[Date Prev][Date Next][Thread Prev][Thread Next][Date Index][Thread Index]

RE: [Xen-devel] million cycle interrupt



> be suspected. Then you may use "ioapic_ack=old" to verify.

FYI ioapic_ack=old doesn't seem to help


> -----Original Message-----
> From: Tian, Kevin [mailto:kevin.tian@xxxxxxxxx]
> Sent: Monday, April 13, 2009 10:45 PM
> To: Dan Magenheimer; Keir Fraser; Xen-Devel (E-mail)
> Subject: RE: [Xen-devel] million cycle interrupt
>
>
> >From: Dan Magenheimer [mailto:dan.magenheimer@xxxxxxxxxx]
> >Sent: 2009年4月14日 12:24
> >
> >The IO-APIC-edge interrupt action is timer_interrupt.

* Action item
Reproduce the mailing-list reply about the million cycle interrupt above in full, without changing any character.

Stored dataset items:
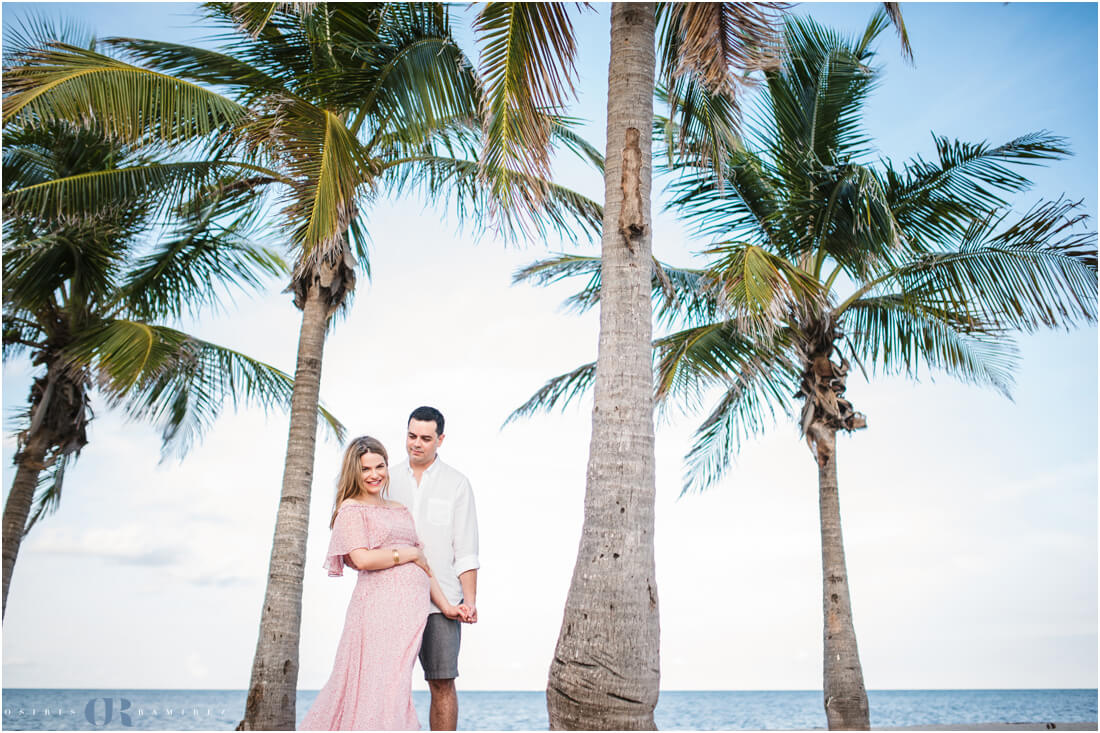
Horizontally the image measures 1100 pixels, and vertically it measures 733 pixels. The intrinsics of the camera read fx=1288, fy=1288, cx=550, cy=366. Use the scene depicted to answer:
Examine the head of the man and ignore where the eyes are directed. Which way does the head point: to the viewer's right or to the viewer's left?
to the viewer's left

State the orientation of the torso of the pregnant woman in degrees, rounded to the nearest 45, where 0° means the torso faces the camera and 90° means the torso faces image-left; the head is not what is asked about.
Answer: approximately 315°

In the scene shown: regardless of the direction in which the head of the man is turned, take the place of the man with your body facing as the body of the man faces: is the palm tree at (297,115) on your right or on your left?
on your right

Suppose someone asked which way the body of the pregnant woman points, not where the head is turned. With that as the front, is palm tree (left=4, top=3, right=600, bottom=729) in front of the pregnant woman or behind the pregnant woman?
behind

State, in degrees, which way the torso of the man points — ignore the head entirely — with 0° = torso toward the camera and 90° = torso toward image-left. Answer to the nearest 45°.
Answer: approximately 45°

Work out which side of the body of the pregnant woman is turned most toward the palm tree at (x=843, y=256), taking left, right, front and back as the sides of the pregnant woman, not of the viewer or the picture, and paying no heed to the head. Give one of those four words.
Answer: left
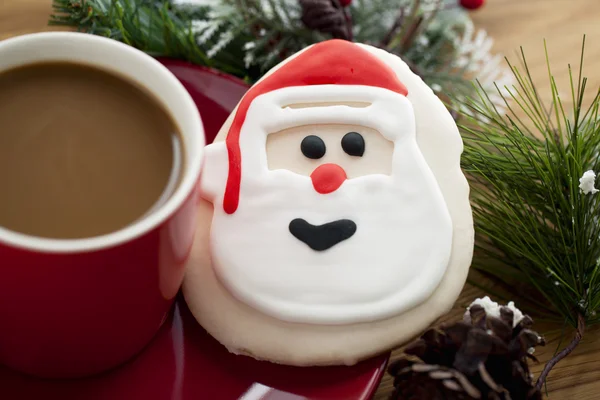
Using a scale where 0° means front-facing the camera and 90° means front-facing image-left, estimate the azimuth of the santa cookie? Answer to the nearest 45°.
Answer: approximately 0°
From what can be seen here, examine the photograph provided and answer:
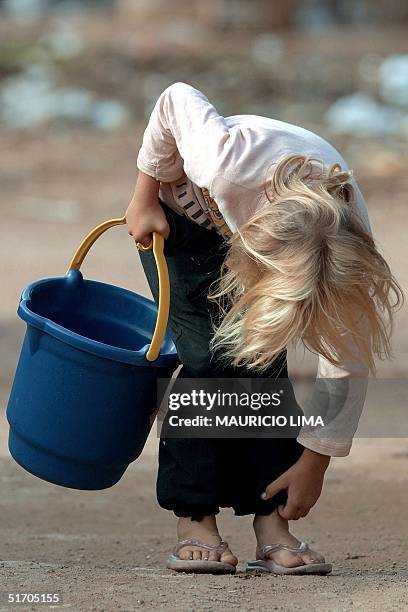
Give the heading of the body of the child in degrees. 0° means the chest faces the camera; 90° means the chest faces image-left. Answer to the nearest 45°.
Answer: approximately 315°
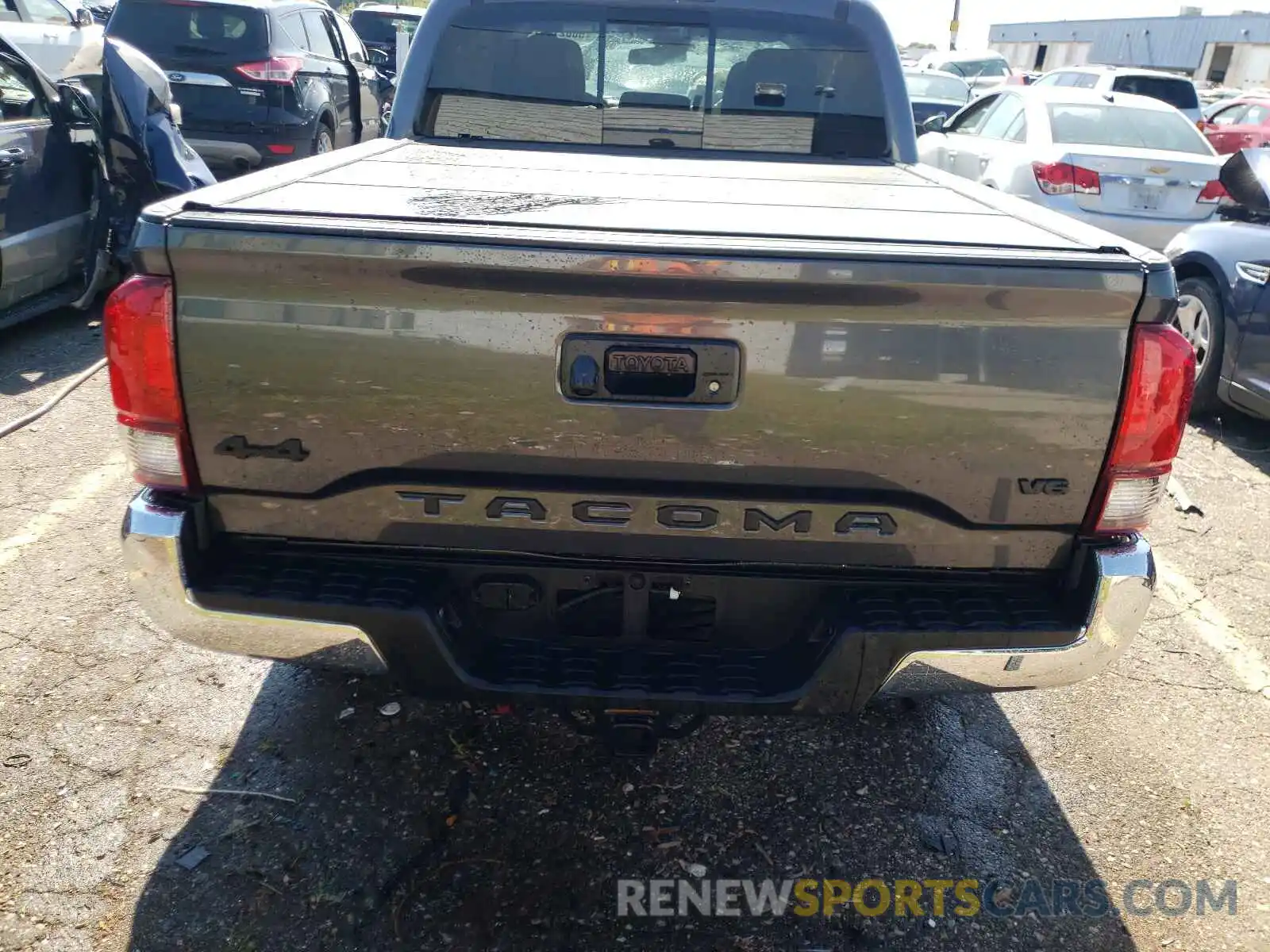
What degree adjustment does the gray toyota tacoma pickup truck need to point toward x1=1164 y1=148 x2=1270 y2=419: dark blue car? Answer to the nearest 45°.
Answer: approximately 45° to its right

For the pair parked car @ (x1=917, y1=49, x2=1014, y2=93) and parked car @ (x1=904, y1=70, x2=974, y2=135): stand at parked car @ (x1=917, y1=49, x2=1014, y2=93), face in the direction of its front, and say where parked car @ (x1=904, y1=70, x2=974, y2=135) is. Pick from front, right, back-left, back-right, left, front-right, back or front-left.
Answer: front

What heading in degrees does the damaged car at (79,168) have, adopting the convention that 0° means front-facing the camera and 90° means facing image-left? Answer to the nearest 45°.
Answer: approximately 225°

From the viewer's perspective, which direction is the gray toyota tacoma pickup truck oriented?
away from the camera

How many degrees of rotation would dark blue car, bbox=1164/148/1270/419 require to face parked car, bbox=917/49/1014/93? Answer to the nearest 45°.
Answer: approximately 45° to its right

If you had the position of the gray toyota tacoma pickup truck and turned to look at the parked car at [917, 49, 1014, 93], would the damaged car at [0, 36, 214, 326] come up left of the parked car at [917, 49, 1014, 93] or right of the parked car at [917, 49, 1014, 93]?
left
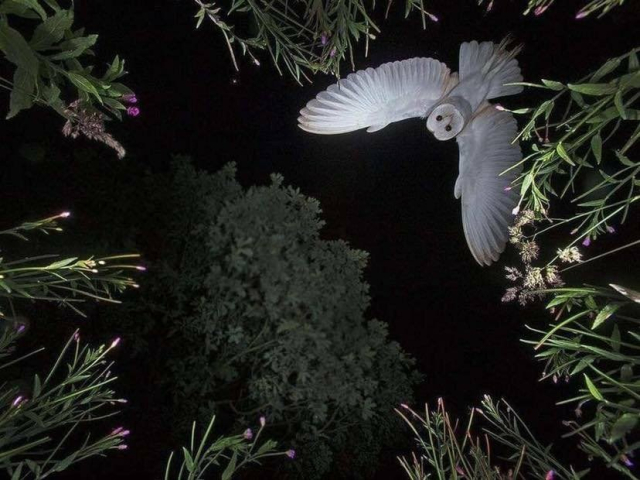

* Exercise result
[Date Prev][Date Next][Thread Prev][Thread Next][Date Index][Thread Index]

RE: [Xen-devel] million cycle interrupt



> be suspected. Then you may use "ioapic_ack=old" to verify.

FYI ioapic_ack=old doesn't seem to help


> -----Original Message-----
> From: Tian, Kevin [mailto:kevin.tian@xxxxxxxxx]
> Sent: Monday, April 13, 2009 10:45 PM
> To: Dan Magenheimer; Keir Fraser; Xen-Devel (E-mail)
> Subject: RE: [Xen-devel] million cycle interrupt
>
>
> >From: Dan Magenheimer [mailto:dan.magenheimer@xxxxxxxxxx]
> >Sent: 2009年4月14日 12:24
> >
> >The IO-APIC-edge interrupt action is timer_interrupt.